* What to do: Leave out the pictures and copy each record below exactly.

* Data for review:

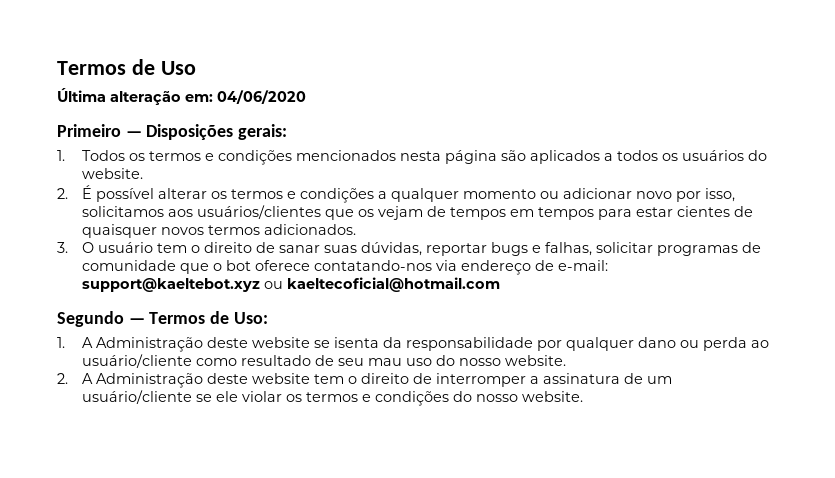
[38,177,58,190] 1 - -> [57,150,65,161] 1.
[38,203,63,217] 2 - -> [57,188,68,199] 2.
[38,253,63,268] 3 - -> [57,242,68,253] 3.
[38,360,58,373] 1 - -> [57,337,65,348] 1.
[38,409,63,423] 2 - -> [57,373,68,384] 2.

* Solution:
[38,177,58,190] 1 - -> [57,150,65,161] 1.
[38,203,63,217] 2 - -> [57,188,68,199] 2.
[38,253,63,268] 3 - -> [57,242,68,253] 3.
[38,360,58,373] 1 - -> [57,337,65,348] 1.
[38,409,63,423] 2 - -> [57,373,68,384] 2.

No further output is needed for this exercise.